ASSIGNMENT: Using the data that follows, give the number of lines where the string "wrist" occurs, and nothing else.

###

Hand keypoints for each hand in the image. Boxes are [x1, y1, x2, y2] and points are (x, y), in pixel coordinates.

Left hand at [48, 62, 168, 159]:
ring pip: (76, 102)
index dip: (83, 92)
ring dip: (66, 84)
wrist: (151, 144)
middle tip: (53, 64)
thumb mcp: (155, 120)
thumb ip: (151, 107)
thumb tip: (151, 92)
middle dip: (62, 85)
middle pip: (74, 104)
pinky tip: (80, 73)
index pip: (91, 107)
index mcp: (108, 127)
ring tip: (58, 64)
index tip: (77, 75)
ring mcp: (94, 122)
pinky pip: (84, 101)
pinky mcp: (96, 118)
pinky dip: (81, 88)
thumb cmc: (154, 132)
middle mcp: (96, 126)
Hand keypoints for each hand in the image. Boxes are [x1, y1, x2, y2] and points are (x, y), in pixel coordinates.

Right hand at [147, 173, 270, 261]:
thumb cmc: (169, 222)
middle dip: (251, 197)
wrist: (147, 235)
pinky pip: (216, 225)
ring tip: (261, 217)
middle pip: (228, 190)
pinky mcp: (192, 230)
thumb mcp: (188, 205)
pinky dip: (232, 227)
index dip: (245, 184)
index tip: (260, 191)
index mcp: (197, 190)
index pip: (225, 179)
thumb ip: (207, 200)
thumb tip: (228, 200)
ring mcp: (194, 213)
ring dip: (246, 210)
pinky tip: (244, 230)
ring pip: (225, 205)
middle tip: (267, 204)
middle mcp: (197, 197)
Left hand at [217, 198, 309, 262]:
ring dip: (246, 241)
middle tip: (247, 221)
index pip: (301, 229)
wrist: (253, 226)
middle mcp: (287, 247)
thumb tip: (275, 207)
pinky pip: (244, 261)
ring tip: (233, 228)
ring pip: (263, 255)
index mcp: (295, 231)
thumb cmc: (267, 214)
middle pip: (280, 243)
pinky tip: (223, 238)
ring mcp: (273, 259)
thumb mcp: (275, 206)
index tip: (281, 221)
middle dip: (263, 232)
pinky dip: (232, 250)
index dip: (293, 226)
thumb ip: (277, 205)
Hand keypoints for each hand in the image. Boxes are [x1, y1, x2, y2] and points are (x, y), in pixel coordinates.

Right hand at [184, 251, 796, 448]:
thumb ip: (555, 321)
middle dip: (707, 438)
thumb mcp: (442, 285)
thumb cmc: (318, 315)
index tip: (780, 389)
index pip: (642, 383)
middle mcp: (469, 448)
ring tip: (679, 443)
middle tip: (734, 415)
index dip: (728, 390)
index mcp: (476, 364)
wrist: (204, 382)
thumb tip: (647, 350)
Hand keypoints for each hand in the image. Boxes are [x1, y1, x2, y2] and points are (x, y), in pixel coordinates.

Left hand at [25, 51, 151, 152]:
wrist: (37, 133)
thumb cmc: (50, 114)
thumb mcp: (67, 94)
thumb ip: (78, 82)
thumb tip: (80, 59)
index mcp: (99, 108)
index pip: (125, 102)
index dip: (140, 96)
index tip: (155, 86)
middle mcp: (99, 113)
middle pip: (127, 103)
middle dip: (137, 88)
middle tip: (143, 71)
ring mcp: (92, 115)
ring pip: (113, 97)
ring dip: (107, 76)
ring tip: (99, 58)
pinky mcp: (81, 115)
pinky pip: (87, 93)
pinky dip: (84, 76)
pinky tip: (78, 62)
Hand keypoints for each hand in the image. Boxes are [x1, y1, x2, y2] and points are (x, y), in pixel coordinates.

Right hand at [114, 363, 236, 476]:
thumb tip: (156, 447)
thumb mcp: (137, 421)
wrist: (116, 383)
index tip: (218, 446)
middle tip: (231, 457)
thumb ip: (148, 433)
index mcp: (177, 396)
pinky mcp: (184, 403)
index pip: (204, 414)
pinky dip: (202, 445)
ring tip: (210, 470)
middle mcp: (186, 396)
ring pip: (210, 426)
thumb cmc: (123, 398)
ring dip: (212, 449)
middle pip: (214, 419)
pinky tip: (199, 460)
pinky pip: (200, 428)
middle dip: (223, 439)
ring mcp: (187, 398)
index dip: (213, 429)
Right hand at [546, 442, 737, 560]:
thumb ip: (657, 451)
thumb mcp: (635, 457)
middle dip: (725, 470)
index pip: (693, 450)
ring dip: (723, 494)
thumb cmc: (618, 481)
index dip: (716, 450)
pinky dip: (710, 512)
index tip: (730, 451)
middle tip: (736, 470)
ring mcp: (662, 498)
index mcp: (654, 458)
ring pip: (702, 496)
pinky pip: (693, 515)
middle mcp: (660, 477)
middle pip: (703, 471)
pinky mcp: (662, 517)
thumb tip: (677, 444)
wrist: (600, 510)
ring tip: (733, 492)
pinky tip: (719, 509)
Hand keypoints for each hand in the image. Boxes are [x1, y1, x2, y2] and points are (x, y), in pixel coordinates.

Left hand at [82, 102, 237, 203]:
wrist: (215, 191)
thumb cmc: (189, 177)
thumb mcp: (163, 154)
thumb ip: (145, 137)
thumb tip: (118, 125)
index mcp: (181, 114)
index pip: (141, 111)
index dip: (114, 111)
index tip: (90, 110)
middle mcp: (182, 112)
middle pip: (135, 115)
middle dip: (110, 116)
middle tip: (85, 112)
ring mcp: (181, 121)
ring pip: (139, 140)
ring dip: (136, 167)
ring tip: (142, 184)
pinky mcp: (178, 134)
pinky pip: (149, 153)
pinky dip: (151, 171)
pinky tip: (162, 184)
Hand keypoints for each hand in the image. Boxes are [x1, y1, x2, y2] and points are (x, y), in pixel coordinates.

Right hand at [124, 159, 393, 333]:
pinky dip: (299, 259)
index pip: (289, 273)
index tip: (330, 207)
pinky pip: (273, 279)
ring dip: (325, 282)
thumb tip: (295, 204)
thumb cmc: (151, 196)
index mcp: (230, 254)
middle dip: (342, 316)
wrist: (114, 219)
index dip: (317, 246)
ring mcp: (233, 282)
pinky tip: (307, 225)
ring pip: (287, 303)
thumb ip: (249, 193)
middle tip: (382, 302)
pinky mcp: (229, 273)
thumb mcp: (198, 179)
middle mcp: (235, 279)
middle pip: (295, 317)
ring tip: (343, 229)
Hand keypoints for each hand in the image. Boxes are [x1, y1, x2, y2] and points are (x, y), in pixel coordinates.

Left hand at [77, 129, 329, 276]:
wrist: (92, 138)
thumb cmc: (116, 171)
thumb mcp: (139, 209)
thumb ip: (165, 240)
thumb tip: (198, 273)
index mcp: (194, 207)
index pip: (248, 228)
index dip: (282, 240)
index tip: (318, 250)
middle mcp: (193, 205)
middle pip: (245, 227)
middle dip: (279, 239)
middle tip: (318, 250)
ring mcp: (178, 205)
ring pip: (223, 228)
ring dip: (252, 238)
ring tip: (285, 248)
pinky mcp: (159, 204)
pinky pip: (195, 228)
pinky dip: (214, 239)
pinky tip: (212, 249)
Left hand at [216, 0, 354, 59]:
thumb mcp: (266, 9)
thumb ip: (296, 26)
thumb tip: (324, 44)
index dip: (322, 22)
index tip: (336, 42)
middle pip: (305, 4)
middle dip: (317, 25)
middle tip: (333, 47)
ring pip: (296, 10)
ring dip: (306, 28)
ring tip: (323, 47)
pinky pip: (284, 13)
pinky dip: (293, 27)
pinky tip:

###

OUTPUT FOR THIS TASK: 10